Asked whether the Taliban had formed an inclusive government, Khan conceded it was not inclusive, but said the government was a transitional one. The prime minister said Pakistan was working with neighbouring states, notably Tajikistan and Uzbekistan, which had sizeable ethnic minorities inside Afghanistan, to encourage the Taliban to widen representation.

“They need an inclusive government because Afghanistan is a diverse society.” Imran Khan said the Taliban should be given time: “They have made the right statements and have no other option.

“What else are we going to do if we sanction them? The best way is to incentivise them to walk the talk. “But if you force them, I would imagine the nature of the people is such that they will push back and it would be counterproductive.”

He said there were clearly different currents within the movement and a lack of clear leadership on some issues. He said the Tehrik-i-Taliban Pakistan (TTP) consisted of 50 groups and that he was trying to reconcile those elements who were willing to talk.

“Now we are trying to talk to those who can be reconciled because it’s from a position of strength. “I always believed all insurgencies eventually end up on the dialogue table, like the IRA [Irish Republican Army] for instance,” he said, referring to the Northern Irish peace deal.

The prime minister said that the Taliban government in Afghanistan had told Pakistan that the TTP would not be allowed to launch attacks on Pakistan from inside Afghan territory. He accused Indian intelligence of supporting these attacks under the former government in Kabul.

“We now have to talk to those we can reconcile and [persuade to] give up their arms and live as normal citizens.” Khan condemned the continued use of drones by the US in Afghanistan.

“It is the most insane way of fighting terrorism. Doing a drone attack on a village mud hut and expecting there will not be casualties. And a lot of time the drones targeted the wrong people.” Discussing the human rights situation in Indian Illegally Occupied Jammu and Kashmir (IIOJ&K), the prime minister said India enjoyed the same kind of impunity within the international community over its attempts to change the demographic balance of Kashmir that Israel has in the occupied Palestinian territories.

He said Narendra Modi was copying Israel by allowing settlers to acquire land in the disputed territory. Calling IIOJK an open prison, he said India was breaching the Geneva Convention by changing the Indian constitution to end Kashmiri autonomy.
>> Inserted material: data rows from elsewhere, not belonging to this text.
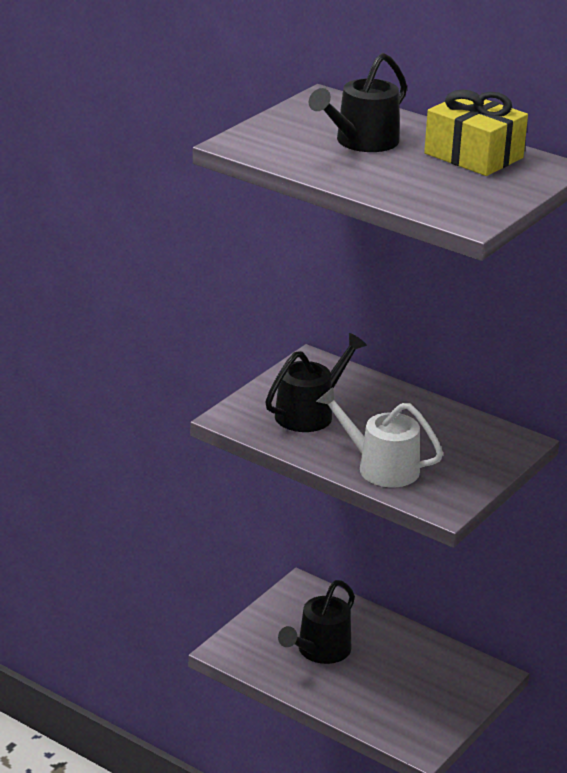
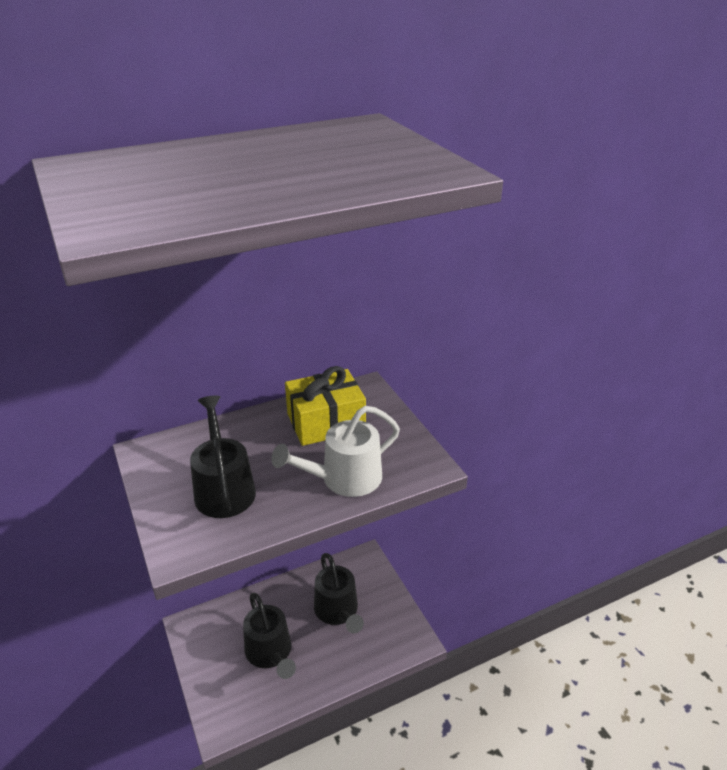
camera: 60 degrees left, 5 degrees up
(361, 142) = (207, 172): black watering can -> black watering can (338, 611)
(473, 155) = (307, 140): yellow gift -> yellow gift (326, 422)

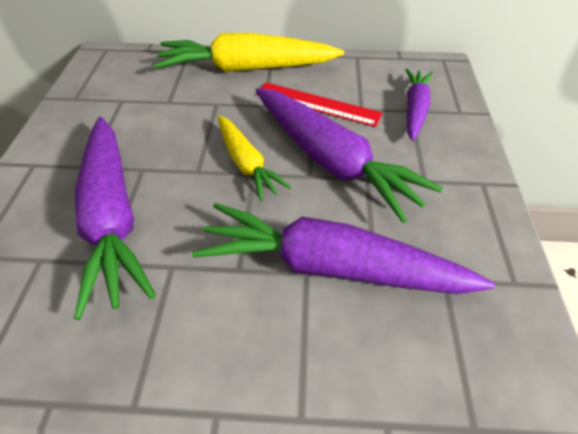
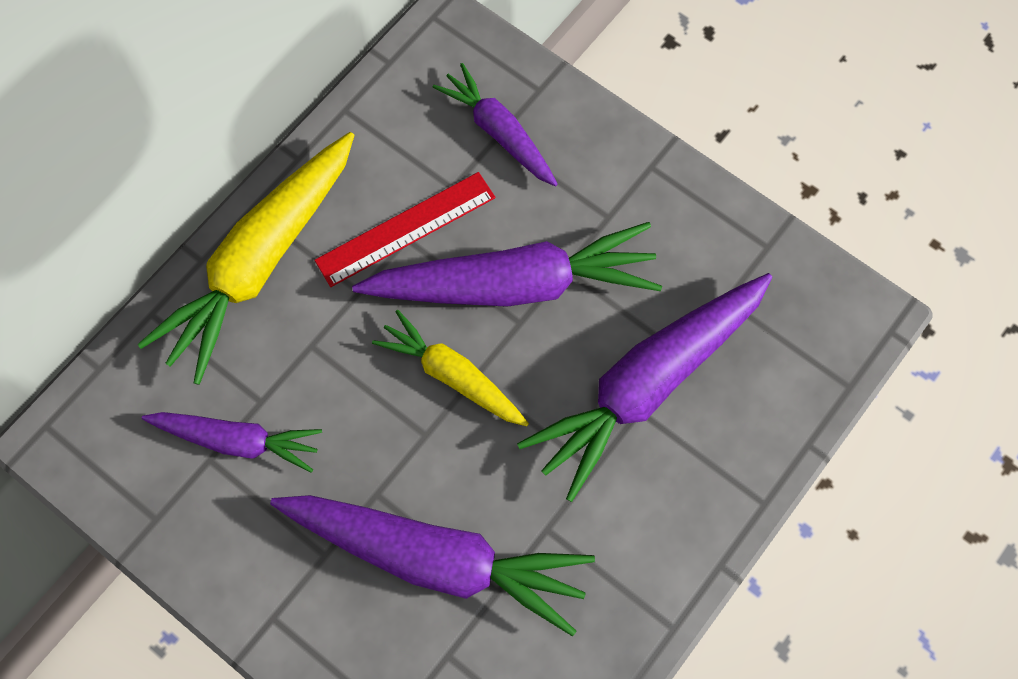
camera: 55 degrees left, 20 degrees up
(139, 104) = (237, 441): none -> purple carrot
(246, 164) = (452, 375): yellow carrot -> yellow carrot turned 150 degrees counterclockwise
The prime minister said India had not been challenged more forcefully on the international stage because its western allies saw it as a bulwark against China. But he said India had also benefited from a deepening strategic and military relationship with Israel, forged by Modi’s visit to the country in July 2017, and by then-Israeli Prime Minister Benjamin Netanyahu’s return visit to India the following year.
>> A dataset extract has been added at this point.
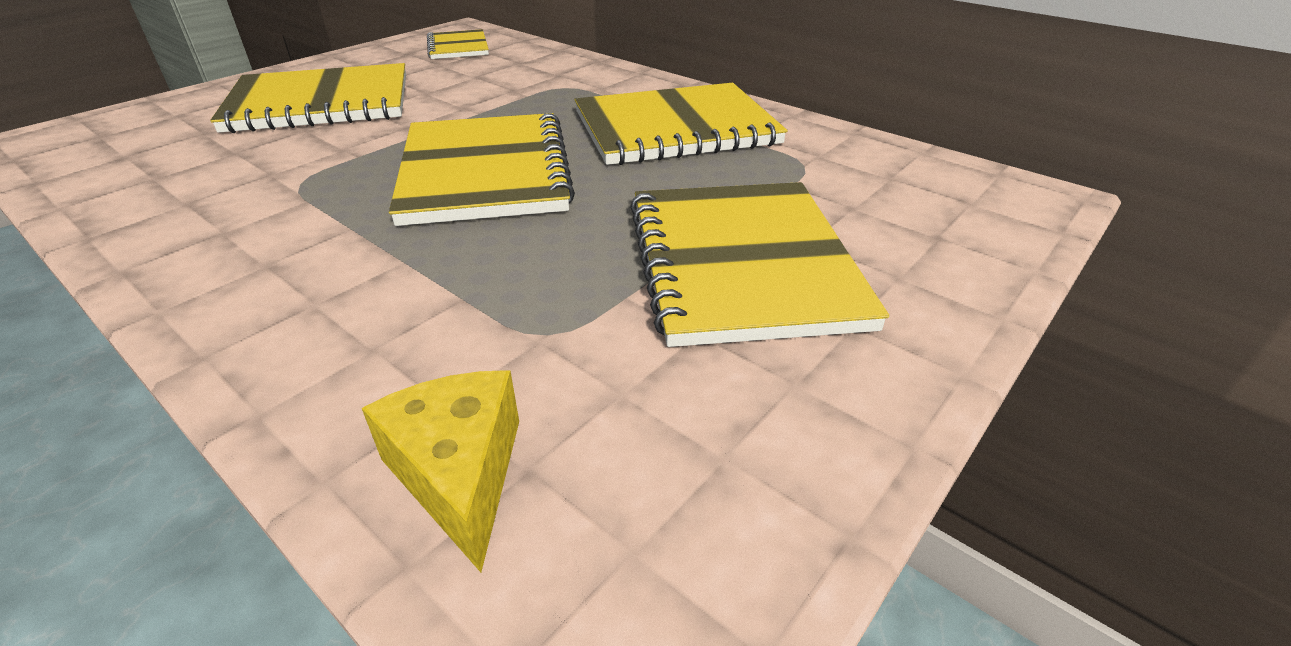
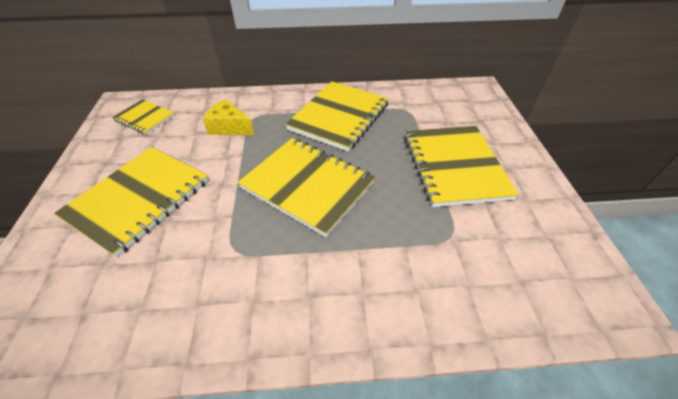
camera: 45 degrees left, 10 degrees up
(459, 474) = (511, 300): yellow cheese -> yellow cheese (229, 127)
(741, 263) = (454, 166): yellow notebook -> yellow notebook turned 45 degrees clockwise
Asked as to how volatile the current situation was, Imran Khan replied: “If you look at the flashpoints, probably the nuclear flashpoint right now in the world is Pakistan-India because nowhere else is there a situation where there are two nuclear-armed countries, which have had three wars before, they were nuclear-armed.”
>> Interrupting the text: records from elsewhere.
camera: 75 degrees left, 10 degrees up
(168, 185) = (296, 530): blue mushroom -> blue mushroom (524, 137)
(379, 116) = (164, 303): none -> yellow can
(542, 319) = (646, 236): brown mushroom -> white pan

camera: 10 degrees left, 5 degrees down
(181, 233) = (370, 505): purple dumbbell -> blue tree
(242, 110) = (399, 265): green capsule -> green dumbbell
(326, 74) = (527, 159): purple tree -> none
On the recent cancellation of New Zealand, England cricket teams’ tours to Pakistan, PM Imran said that he had observed the evolution of Pak-England cricket ties over the years. “I think there is still this feeling in England that they do a great favour by playing for countries like Pakistan. But no one would dare do that to India due to the power and financial resources of the Indian cricket board. I didn't say anything, but I think England let themselves down because I expected a bit more from them”.

Premier Imran said that the England and New Zealand cricket teams had let themselves down by cancelling the tours “based on something which we know was fake news initiated by some Indian through Singapore”.

Premier Imran said that the England and New Zealand cricket teams had let themselves down by cancelling the tours ‘based on something which we know was fake news initiated by some Indian through Singapore’.